Venting on online forums can be a stress release, but it only escalates our resentment toward people we do business with. AND poor communication is one of the big reasons that parents/students quit lessons. {mic drop}  Some teachers prefer to keep moms and dads at arm’s length and fire off a text or email here and there. But when they ask us for makeup lessons or don’t pay us our fees when expected, are they being difficult?

Perhaps we need to stop feeling like a victim and engage in a professional conversation.

Assertive communication:
I understand that your daughter is busy with her after school activities, but I do not have the time in my teaching schedule to offer make-up lessons.

Non-assertive communication:
“You can read the rules in my studio policy.”

Professional Communication in our businesses

Sorry, texting/email just doesn’t cut it. We read (aggressive) tone in those little-written conversations! Tone and body language go a long way to letting people know we ARE listening and we hear them before saying no to a request.
Many teachers struggle with parent/student relationships because they hide behind emails, texts, and other written communication. Yes, you need a written policy, but you will need to verbally discuss and remind students how your studio runs and how you want to do business with them. (Don’t take it personally when you have to repeat yourself!)  Well-written email reminders can complement your message. (professional email etiquette) Face-to-face conversations will always save the day and your sanity. 

More about better communication for the voice teacher: Check out Podcast Episode 113, Managing Expectation.

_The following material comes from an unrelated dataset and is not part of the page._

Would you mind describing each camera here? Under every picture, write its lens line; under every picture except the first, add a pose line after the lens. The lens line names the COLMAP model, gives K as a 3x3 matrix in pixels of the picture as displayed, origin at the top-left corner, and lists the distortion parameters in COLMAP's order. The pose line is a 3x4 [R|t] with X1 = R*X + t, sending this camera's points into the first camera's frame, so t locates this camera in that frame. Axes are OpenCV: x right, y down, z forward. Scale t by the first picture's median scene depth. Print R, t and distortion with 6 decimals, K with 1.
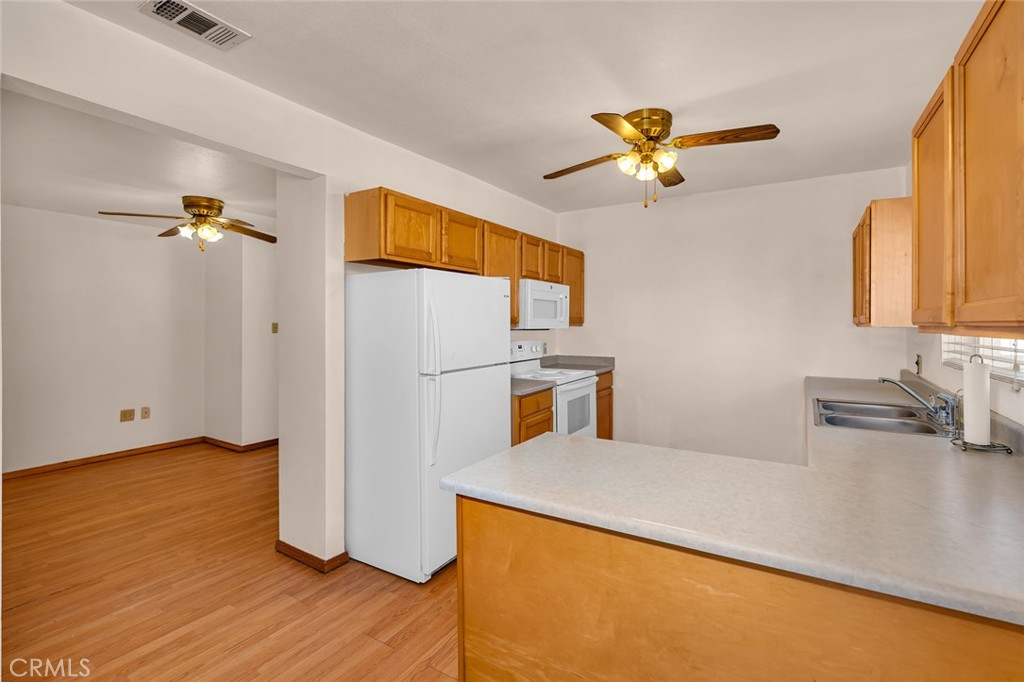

But what if they get angry? What if they quit?! The private music teacher always fears making someone angry or having them discontinue lessons. If your conversation is honest and your tone non-threatening, you shouldn’t have a difficult time. Most people are not that unreasonable.

Consider communications skills a lifelong skill that can be developed and improved. Reflect on how you will level up in those everyday situations and manage them with firm kindness and professionalism.